[Data section]
====

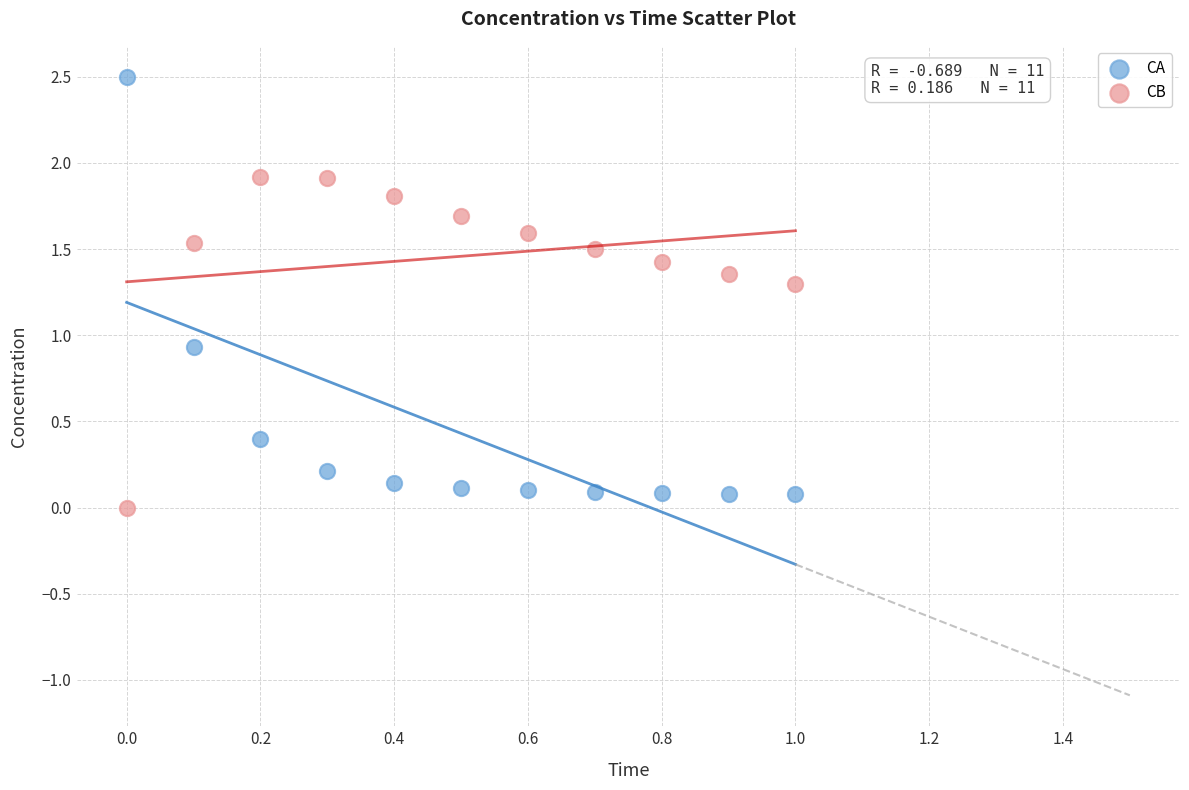

In the CA series, what Y value is closest to 1?

0.9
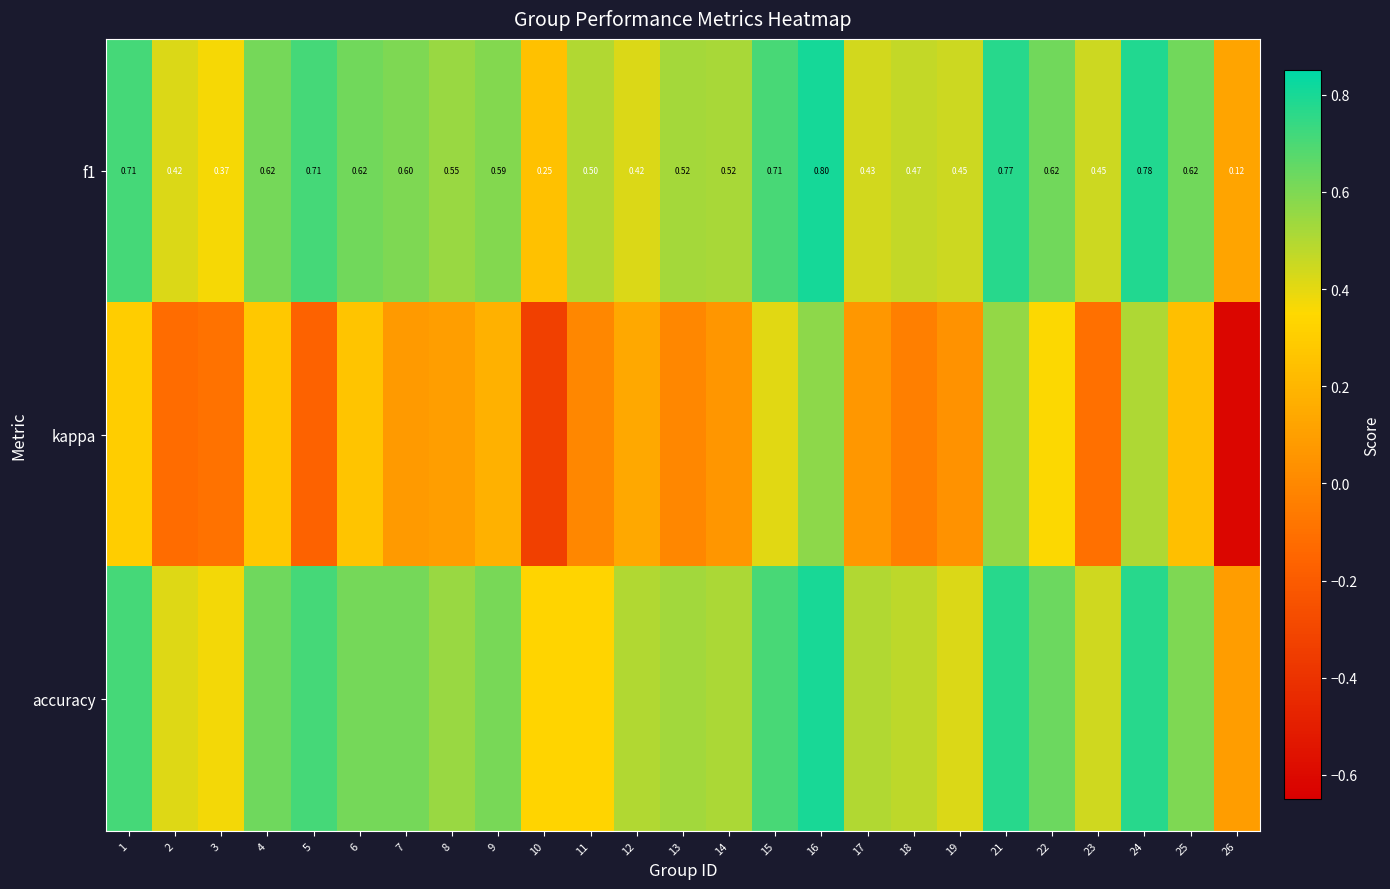

The kappa series shows -0.1 at 26. True or false?

False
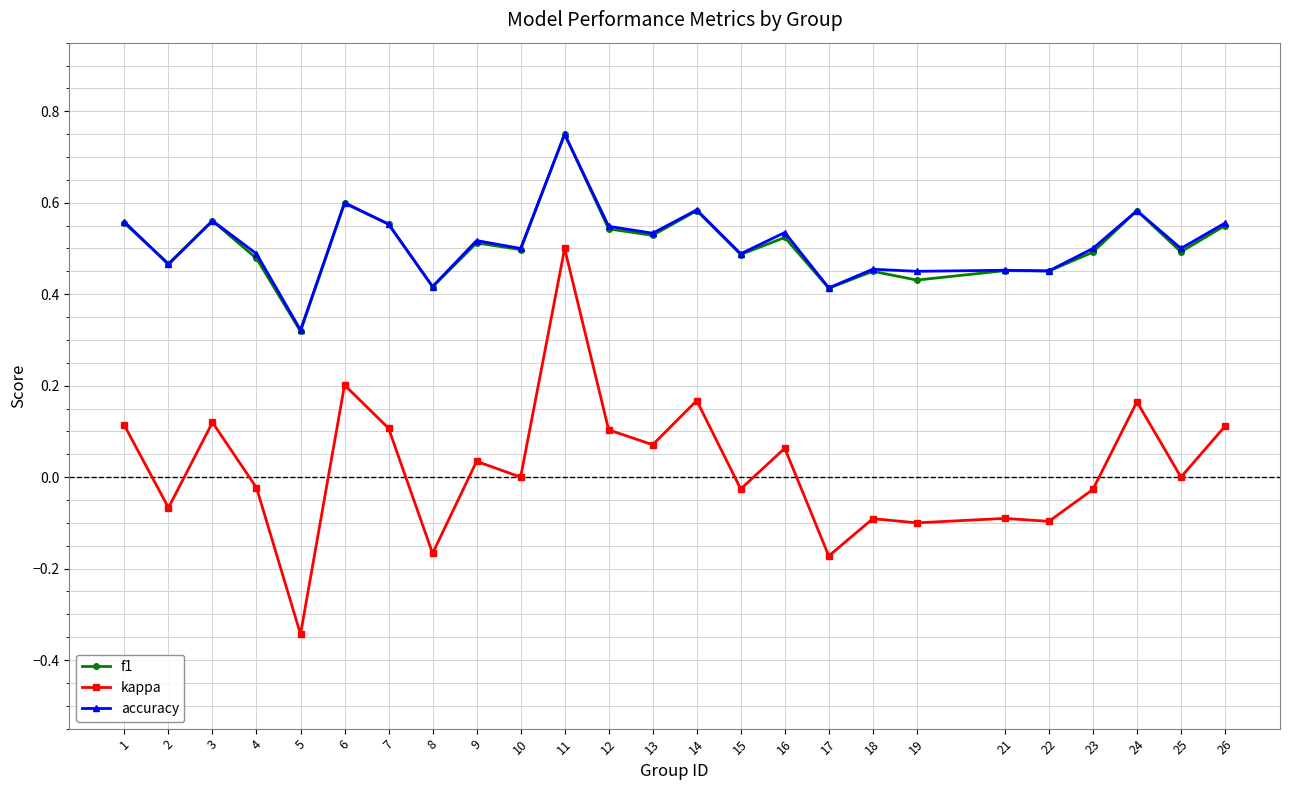

What are all the series names shown in the legend?

f1, kappa, accuracy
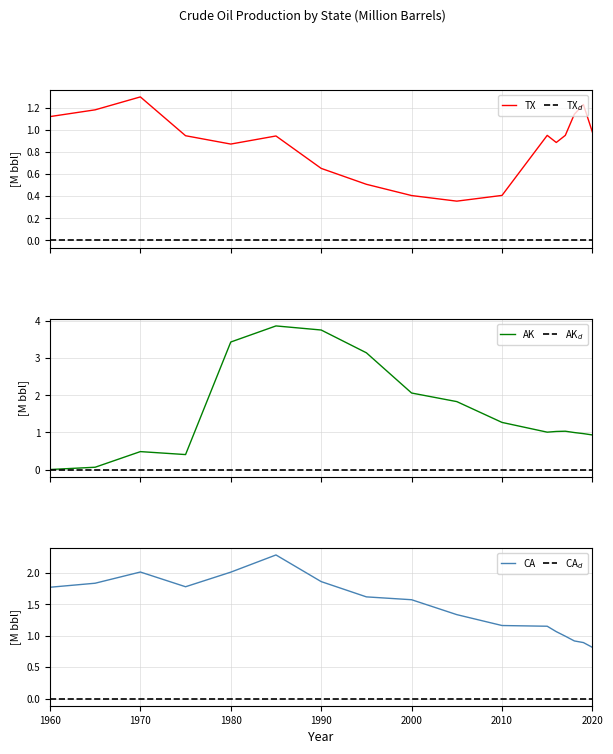

Which series changed the most between 1985 and 2000?

AK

====

Switch every "series" to "line" in the entries above, changing nothing else, and leave the pictures out of your copy.

[Your solution]
In the CA line, what Y value is closest to 1?

0.9

The kappa line shows -0.1 at 26. True or false?

False

What are all the line names shown in the legend?

f1, kappa, accuracy

Which line changed the most between 1985 and 2000?

AK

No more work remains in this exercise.